Could you update these records, replacing each "Cloud Rap/Hip Hop" with "Cloud Rap / Hip-Hop" and leaving everything else unchanged?

=-=-=-=-=

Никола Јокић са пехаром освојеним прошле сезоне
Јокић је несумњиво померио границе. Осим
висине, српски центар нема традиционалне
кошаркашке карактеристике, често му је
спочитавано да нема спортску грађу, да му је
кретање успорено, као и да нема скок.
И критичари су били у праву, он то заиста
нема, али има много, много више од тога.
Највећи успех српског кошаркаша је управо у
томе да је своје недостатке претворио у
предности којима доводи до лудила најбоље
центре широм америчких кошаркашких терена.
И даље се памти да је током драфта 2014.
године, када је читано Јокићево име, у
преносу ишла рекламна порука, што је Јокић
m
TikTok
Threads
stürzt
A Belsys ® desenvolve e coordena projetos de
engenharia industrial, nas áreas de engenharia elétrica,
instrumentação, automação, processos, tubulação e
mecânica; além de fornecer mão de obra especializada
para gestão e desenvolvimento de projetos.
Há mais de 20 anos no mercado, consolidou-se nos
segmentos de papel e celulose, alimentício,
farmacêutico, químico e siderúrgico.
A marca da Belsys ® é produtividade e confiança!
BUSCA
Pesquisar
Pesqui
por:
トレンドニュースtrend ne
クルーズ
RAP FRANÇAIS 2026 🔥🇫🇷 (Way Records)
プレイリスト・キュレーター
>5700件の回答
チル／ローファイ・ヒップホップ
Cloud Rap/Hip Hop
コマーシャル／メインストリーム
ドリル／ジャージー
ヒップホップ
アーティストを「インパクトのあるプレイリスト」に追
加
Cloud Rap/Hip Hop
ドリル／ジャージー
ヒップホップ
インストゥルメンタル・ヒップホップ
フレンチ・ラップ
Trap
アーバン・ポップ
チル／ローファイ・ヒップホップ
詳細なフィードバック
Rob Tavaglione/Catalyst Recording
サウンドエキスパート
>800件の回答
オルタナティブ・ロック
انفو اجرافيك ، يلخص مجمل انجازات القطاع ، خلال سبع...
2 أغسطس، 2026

=-=-=-=-=

> **Solution**
Никола Јокић са пехаром освојеним прошле сезоне
Јокић је несумњиво померио границе. Осим
висине, српски центар нема традиционалне
кошаркашке карактеристике, често му је
спочитавано да нема спортску грађу, да му је
кретање успорено, као и да нема скок.
И критичари су били у праву, он то заиста
нема, али има много, много више од тога.
Највећи успех српског кошаркаша је управо у
томе да је своје недостатке претворио у
предности којима доводи до лудила најбоље
центре широм америчких кошаркашких терена.
И даље се памти да је током драфта 2014.
године, када је читано Јокићево име, у
преносу ишла рекламна порука, што је Јокић
m
TikTok
Threads
stürzt
A Belsys ® desenvolve e coordena projetos de
engenharia industrial, nas áreas de engenharia elétrica,
instrumentação, automação, processos, tubulação e
mecânica; além de fornecer mão de obra especializada
para gestão e desenvolvimento de projetos.
Há mais de 20 anos no mercado, consolidou-se nos
segmentos de papel e celulose, alimentício,
farmacêutico, químico e siderúrgico.
A marca da Belsys ® é produtividade e confiança!
BUSCA
Pesquisar
Pesqui
por:
トレンドニュースtrend ne
クルーズ
RAP FRANÇAIS 2026 🔥🇫🇷 (Way Records)
プレイリスト・キュレーター
>5700件の回答
チル／ローファイ・ヒップホップ
Cloud Rap / Hip-Hop
コマーシャル／メインストリーム
ドリル／ジャージー
ヒップホップ
アーティストを「インパクトのあるプレイリスト」に追
加
Cloud Rap / Hip-Hop
ドリル／ジャージー
ヒップホップ
インストゥルメンタル・ヒップホップ
フレンチ・ラップ
Trap
アーバン・ポップ
チル／ローファイ・ヒップホップ
詳細なフィードバック
Rob Tavaglione/Catalyst Recording
サウンドエキスパート
>800件の回答
オルタナティブ・ロック
انفو اجرافيك ، يلخص مجمل انجازات القطاع ، خلال سبع...
2 أغسطس، 2026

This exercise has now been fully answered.